Issues with compressing/decompressing in Japanese?

Posted: Mon Apr 16, 2012 10:25 am
by toddspitz
I've loved Keka for all of my files in English, but it's having trouble compressing & decompressing my files with Japanese names.

The file contents are unchanged, but the title becomes unreadable.
I believe the file isn't changed when opened on a Mac, but there is definitely an error when opened on a windows machine.

I need to be able to open and save files in Japanese for work, so switching to English for the title names unfortunately isn't an option. Any thoughts?

Posted: Tue Apr 17, 2012 7:09 pm
by aone
Let me know if this old version of Keka handles fine those Japanese files:

This one uses a p7zip binary modified by trip2me. Later versions use updated versions of p7zip without the patch.

Also if you can attach a compressed file (with some empty folders or txt) with Japanese characters so I can test :mrgreen:

Posted: Fri Feb 22, 2013 6:08 am
by Lotusbrod
Just out of curiosity, was there any follow-up on this. I don't see anything in the tracker nor any way of sending private messages which makes me think not.

Maybe toddspitz's problem has gone away. I have no problems with Japanese filenames but have only worked with files on the Mac. Filenames being unreadable on Windows when they are created on a Mac doesn't surprise me but I wouldn't expect an error opening the file just because of the encoding of the filename.

(EDIT: I must be blind. I now see the pm button :oops: . I'm still curious as to whether it was fixed or an isolated/unreplicated problem.)

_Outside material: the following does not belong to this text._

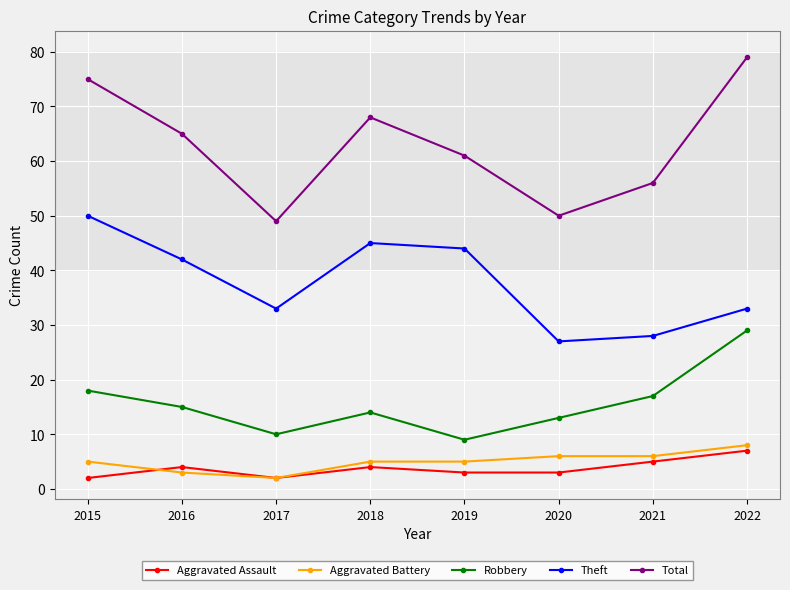

The Aggravated Battery series shows 8 at 2015. True or false?

False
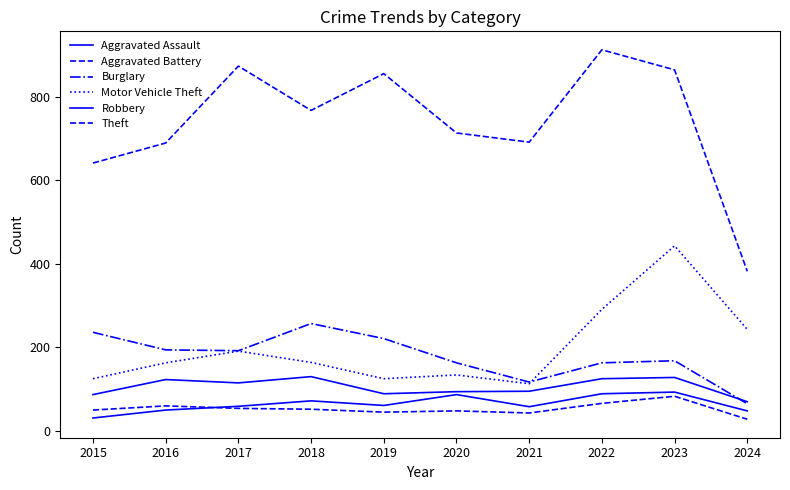

How many lines are shown in the chart?

6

Posted: Fri Feb 22, 2013 3:24 pm
by aone
This is unresolved. I did not received any more feedback from toddspitz. I think the problem comes when extracting some files compressed with another app/OS.

Posted: Tue Apr 16, 2013 5:46 am
by Lotusbrod
I finally got around to testing this and just in case someone else is searching the forum for information on this here is further information.

toddspitz isn't specific with the meaning of "definitely an error when opened on a windows machine" but I have tried with both Windows 7 and Windows XP and cannot replicate anything which prevents files from being extracted and then opened.

What is clear is that the filenames extracted from the archive are unreadable which is not entirely unexpected.

Windows and Mac communicate with each other using smb. So when the file is copiedd the protocol understands that character encoding is not the same in both environments and helps by specifically changing the encoding during the copy so the utf-8 filename of a file created on a Mac is converted to a shift-jis filename when copied to Windows and vice versa. Of course that is just the filename not the contents, and in the case of an archive that means the filenames of the compressed files (which are contents of the archive) are not touched. So when you extract the files they have filenames in an encoding which is not appropriate for the OS and therefore breaks (for people in Japan familiar with the problem this is "mojibake").

I would expect the majority of archiving programs to give the same results.

Depending on the type of file, the application used and the way it is saved there is also potential for breaking the contents of the file if you try to edit it on a Mac if it was created under Windows. Of course that's nothing to do with Keka (or any archiver) it's just the difference between Mac and Windows.

I've attached a zip file created using Windows XPs built in archiver just for interest/understanding the problem.